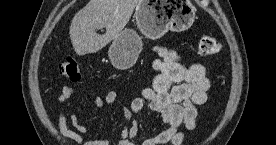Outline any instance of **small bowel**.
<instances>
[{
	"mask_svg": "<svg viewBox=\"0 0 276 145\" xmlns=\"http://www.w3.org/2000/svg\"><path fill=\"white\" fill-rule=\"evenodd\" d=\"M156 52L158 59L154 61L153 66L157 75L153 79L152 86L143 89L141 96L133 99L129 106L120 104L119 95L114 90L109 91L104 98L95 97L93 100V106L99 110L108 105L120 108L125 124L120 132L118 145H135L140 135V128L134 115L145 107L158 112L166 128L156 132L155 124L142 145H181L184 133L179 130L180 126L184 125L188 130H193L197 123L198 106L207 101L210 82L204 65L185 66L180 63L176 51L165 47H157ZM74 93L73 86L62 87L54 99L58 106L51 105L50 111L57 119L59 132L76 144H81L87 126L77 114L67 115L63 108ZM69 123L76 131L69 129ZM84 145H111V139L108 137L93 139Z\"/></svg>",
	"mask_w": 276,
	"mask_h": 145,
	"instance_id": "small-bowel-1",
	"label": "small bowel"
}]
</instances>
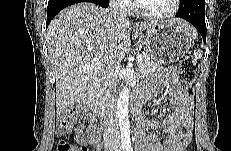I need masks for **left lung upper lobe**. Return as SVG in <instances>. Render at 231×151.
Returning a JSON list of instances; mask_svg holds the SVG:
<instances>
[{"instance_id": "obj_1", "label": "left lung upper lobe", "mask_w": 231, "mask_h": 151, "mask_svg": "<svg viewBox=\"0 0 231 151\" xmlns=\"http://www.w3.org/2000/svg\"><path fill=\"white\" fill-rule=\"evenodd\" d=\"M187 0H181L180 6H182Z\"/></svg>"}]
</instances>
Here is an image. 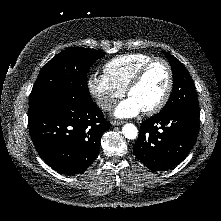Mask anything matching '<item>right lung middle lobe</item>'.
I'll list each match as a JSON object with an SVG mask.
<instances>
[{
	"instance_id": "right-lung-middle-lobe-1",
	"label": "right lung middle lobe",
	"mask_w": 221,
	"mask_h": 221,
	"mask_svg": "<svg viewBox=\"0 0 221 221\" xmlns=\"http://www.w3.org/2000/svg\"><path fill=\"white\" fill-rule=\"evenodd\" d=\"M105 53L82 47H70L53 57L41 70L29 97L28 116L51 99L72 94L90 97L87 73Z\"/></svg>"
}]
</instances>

---

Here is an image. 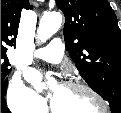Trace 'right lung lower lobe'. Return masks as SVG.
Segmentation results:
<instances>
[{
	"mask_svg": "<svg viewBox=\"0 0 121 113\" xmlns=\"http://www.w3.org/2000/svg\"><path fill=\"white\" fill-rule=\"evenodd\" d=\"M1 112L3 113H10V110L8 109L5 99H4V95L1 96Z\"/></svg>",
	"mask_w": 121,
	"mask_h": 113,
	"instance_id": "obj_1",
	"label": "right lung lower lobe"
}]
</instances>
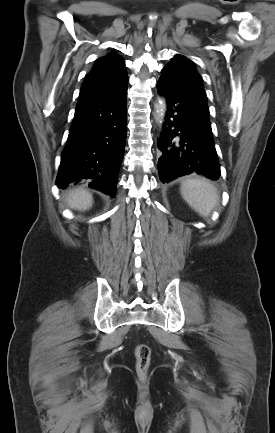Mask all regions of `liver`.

---

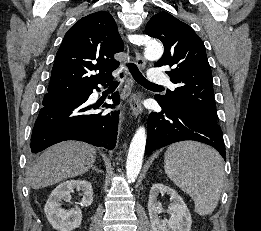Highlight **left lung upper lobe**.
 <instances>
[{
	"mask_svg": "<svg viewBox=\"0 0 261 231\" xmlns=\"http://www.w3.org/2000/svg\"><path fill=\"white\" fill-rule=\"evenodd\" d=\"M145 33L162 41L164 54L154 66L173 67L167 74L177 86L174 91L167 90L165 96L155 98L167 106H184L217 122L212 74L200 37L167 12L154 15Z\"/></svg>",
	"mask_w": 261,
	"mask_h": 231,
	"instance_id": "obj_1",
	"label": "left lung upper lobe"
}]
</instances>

Objetivo do exercício - Por favor, devolva todas as linhas do material acima em que aparece a palavra "JSON". Diferencie maiúsculas de minúsculas.

Resposta correta -
Returning a JSON list of instances; mask_svg holds the SVG:
I'll list each match as a JSON object with an SVG mask.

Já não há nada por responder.